• **REQUEST**
Reproduce the data below line for line, from its first line through the line that contains "Уважаемые клиенты!11 июня магазин". Omit the pictures.
--- RECORDS FOR PROCESSING Enclosed Below ---
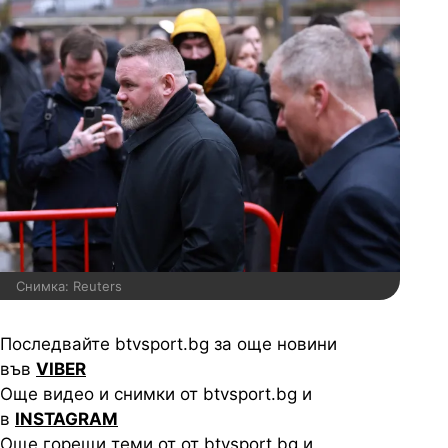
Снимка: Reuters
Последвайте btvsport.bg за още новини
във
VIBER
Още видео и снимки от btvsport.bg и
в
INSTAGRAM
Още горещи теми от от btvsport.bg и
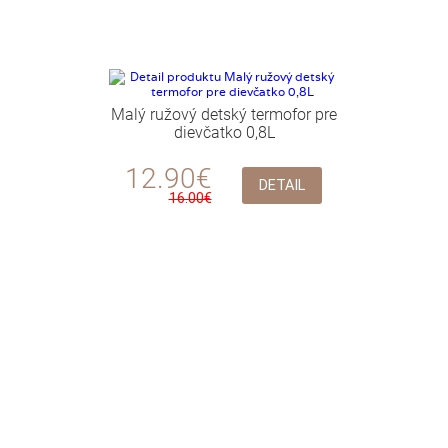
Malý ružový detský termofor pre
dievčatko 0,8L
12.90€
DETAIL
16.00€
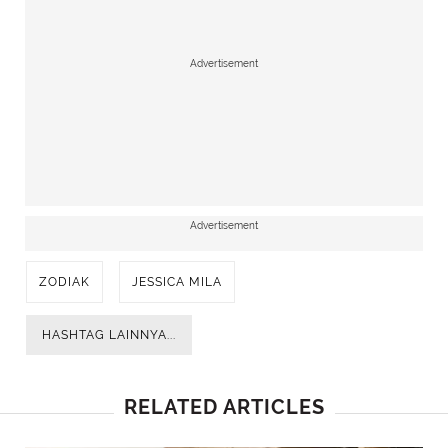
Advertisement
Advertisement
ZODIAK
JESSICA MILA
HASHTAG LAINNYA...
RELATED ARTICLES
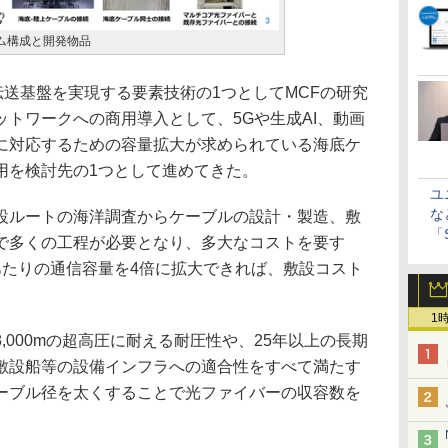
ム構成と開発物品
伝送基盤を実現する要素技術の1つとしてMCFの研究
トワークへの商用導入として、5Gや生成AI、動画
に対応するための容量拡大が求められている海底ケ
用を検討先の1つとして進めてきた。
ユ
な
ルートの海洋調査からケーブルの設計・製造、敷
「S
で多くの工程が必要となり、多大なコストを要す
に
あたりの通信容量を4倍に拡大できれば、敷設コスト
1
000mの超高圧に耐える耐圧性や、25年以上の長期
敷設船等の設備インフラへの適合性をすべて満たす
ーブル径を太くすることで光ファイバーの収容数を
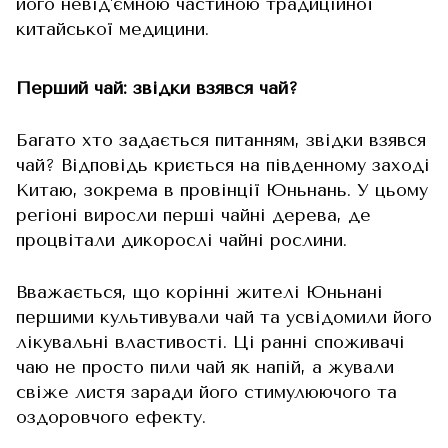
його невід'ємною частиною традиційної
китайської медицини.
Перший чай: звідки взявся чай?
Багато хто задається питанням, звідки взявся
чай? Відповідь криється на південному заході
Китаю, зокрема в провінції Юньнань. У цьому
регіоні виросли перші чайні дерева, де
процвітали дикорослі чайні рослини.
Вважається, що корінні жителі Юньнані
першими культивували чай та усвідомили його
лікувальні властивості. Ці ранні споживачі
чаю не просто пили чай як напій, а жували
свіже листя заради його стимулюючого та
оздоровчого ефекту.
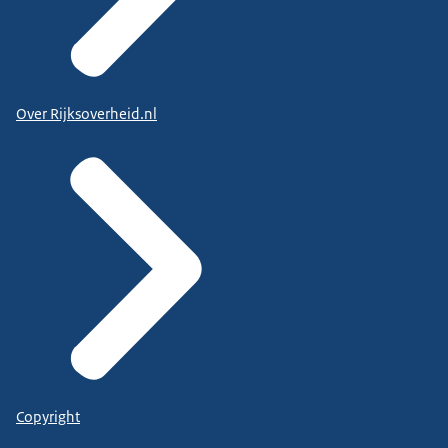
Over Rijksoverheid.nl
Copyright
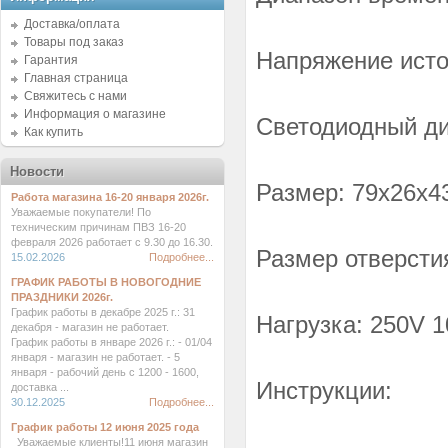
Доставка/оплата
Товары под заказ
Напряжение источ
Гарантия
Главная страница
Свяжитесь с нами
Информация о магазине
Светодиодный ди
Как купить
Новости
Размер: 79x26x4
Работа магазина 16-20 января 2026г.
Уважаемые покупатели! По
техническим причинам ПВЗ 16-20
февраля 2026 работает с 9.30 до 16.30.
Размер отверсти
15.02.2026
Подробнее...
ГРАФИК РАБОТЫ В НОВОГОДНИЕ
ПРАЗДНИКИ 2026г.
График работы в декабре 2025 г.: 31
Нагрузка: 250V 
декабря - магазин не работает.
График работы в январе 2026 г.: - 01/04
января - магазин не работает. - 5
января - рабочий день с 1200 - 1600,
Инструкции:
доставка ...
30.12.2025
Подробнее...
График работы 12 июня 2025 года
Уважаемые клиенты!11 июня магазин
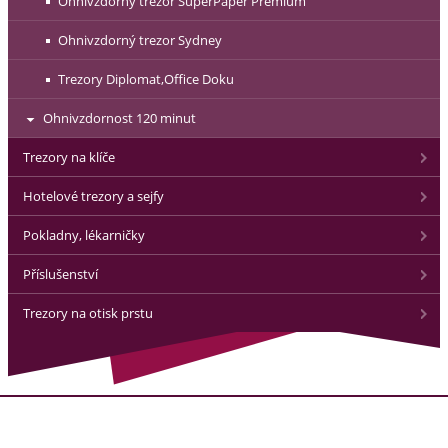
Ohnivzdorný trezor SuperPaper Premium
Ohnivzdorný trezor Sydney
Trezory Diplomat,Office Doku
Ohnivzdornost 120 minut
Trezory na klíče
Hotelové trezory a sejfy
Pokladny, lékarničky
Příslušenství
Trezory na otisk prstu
--- End of Enclosed RECORDS FOR PROCESSING ---
• **RESULT BELOW**
Снимка: Reuters
Последвайте btvsport.bg за още новини
във
VIBER
Още видео и снимки от btvsport.bg и
в
INSTAGRAM
Още горещи теми от от btvsport.bg и
Malý ružový detský termofor pre
dievčatko 0,8L
12.90€
DETAIL
16.00€
Advertisement
Advertisement
ZODIAK
JESSICA MILA
HASHTAG LAINNYA...
RELATED ARTICLES
ム構成と開発物品
伝送基盤を実現する要素技術の1つとしてMCFの研究
トワークへの商用導入として、5Gや生成AI、動画
に対応するための容量拡大が求められている海底ケ
用を検討先の1つとして進めてきた。
ユ
な
ルートの海洋調査からケーブルの設計・製造、敷
「S
で多くの工程が必要となり、多大なコストを要す
に
あたりの通信容量を4倍に拡大できれば、敷設コスト
1
000mの超高圧に耐える耐圧性や、25年以上の長期
敷設船等の設備インフラへの適合性をすべて満たす
ーブル径を太くすることで光ファイバーの収容数を
його невід'ємною частиною традиційної
китайської медицини.
Перший чай: звідки взявся чай?
Багато хто задається питанням, звідки взявся
чай? Відповідь криється на південному заході
Китаю, зокрема в провінції Юньнань. У цьому
регіоні виросли перші чайні дерева, де
процвітали дикорослі чайні рослини.
Вважається, що корінні жителі Юньнані
першими культивували чай та усвідомили його
лікувальні властивості. Ці ранні споживачі
чаю не просто пили чай як напій, а жували
свіже листя заради його стимулюючого та
оздоровчого ефекту.
Over Rijksoverheid.nl
Copyright
Доставка/оплата
Товары под заказ
Напряжение источ
Гарантия
Главная страница
Свяжитесь с нами
Информация о магазине
Светодиодный ди
Как купить
Новости
Размер: 79x26x4
Работа магазина 16-20 января 2026г.
Уважаемые покупатели! По
техническим причинам ПВЗ 16-20
февраля 2026 работает с 9.30 до 16.30.
Размер отверсти
15.02.2026
Подробнее...
ГРАФИК РАБОТЫ В НОВОГОДНИЕ
ПРАЗДНИКИ 2026г.
График работы в декабре 2025 г.: 31
Нагрузка: 250V 
декабря - магазин не работает.
График работы в январе 2026 г.: - 01/04
января - магазин не работает. - 5
января - рабочий день с 1200 - 1600,
Инструкции:
доставка ...
30.12.2025
Подробнее...
График работы 12 июня 2025 года
Уважаемые клиенты!11 июня магазин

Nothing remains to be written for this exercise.